Ingredients for Avocado Vinaigrette

  • 1 avocado, skin and seed removed, smashed
  • ½ c. white wine vinegar
  • 6 tbsp. extra-virgin olive oil
  • ¼ c. lime juice
  • ½ c. cilantro
  • 2 garlic cloves
  • 2 tsp. cumin, ground
  • Salt, to taste
  • Freshly ground black pepper, to taste

Ingredients for Turkey

  • 2 PERDUE® HARVESTLAND® RTC Turkey Breast, 5 lb. single-lobe cook-in-bag breast
  • 12 tostada shells

Instructions

Instructions for Pico de Gallo Salad

  1. Combine all ingredients.

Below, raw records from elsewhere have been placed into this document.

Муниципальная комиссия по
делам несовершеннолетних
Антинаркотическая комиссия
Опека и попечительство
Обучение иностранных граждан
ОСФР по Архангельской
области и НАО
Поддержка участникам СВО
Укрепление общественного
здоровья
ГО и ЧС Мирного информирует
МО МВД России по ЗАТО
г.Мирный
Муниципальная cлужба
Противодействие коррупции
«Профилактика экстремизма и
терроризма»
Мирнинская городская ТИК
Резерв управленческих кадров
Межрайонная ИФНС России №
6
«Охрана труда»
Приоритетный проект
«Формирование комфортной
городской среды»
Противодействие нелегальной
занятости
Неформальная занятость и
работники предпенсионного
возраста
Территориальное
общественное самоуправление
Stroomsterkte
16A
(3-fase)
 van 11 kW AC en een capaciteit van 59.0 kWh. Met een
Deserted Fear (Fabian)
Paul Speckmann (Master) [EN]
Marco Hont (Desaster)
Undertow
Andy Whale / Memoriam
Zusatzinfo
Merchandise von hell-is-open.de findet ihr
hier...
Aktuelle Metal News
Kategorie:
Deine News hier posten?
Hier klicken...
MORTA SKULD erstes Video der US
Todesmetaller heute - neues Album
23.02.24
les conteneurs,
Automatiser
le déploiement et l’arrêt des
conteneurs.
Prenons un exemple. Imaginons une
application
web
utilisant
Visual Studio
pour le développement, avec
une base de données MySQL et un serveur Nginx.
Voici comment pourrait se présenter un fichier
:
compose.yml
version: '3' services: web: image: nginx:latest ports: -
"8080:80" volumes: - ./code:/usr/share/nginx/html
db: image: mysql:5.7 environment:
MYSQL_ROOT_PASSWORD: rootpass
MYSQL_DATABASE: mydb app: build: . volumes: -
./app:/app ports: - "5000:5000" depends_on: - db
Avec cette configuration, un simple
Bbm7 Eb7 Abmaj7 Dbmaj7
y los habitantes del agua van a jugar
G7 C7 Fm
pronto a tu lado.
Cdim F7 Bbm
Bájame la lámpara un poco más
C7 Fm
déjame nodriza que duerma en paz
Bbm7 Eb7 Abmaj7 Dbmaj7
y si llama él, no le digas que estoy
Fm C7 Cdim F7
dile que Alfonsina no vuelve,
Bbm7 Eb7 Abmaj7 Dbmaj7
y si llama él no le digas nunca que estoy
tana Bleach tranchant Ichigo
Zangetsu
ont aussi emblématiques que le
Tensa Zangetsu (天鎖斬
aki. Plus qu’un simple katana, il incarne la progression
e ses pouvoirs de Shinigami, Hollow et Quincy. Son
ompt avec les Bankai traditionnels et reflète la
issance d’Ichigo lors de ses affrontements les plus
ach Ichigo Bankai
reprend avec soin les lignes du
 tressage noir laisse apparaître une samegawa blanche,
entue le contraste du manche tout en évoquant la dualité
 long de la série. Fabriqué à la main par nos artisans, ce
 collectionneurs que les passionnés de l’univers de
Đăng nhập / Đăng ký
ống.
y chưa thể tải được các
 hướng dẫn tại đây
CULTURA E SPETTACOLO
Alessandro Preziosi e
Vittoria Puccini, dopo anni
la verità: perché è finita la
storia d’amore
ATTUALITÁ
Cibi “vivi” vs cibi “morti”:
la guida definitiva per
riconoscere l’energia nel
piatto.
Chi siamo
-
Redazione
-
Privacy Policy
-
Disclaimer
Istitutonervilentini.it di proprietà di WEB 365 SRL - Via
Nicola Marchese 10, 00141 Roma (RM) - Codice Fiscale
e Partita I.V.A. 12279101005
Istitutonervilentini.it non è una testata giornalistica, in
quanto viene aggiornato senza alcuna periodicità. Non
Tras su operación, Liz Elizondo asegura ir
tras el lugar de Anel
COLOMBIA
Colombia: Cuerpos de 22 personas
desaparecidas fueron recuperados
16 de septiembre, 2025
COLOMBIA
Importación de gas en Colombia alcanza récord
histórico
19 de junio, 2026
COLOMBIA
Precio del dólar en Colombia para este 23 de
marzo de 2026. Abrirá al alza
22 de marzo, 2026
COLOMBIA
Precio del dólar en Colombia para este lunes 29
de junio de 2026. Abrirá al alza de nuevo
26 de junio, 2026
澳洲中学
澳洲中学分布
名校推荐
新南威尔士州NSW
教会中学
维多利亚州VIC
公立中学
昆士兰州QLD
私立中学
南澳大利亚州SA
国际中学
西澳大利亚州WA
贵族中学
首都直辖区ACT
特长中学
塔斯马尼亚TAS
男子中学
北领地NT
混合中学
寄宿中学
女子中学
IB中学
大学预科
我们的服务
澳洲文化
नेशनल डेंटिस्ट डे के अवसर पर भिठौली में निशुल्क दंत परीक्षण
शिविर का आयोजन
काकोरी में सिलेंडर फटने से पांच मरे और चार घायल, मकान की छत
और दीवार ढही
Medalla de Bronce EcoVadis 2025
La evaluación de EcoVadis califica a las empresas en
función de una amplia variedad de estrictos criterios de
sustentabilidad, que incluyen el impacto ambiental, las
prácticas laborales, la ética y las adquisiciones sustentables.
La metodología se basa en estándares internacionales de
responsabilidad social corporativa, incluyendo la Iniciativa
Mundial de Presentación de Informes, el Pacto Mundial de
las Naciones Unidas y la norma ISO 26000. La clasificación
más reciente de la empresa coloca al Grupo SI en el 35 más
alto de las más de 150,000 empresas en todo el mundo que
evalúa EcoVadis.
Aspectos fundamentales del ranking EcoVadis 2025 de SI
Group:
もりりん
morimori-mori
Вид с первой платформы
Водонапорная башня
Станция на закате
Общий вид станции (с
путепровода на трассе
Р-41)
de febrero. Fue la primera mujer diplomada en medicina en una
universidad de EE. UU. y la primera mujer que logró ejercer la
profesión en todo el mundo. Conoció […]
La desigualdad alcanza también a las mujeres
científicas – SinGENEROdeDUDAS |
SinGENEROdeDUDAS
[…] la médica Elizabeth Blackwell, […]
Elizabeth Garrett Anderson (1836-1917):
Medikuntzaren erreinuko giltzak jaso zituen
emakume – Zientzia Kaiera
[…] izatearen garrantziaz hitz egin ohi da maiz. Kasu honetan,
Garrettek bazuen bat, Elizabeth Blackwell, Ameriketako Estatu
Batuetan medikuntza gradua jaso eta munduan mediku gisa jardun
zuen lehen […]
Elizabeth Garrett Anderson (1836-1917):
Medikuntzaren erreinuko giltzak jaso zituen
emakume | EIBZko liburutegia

Set aside.

Instructions for Avocado Vinaigrette

  1. Combine all ingredients. Set aside.

Instructions for Turkey

  1. Cook breast according to directions. Pull 3 lb. worth of cooked meat.
  2. Assemble tostadas as follows: Top tostadas with frisee and pulled turkey meat, drizzle with avocado vinaigrette and top with pico de gallo. Garnish with sliced jalapeño and cilantro sprigs.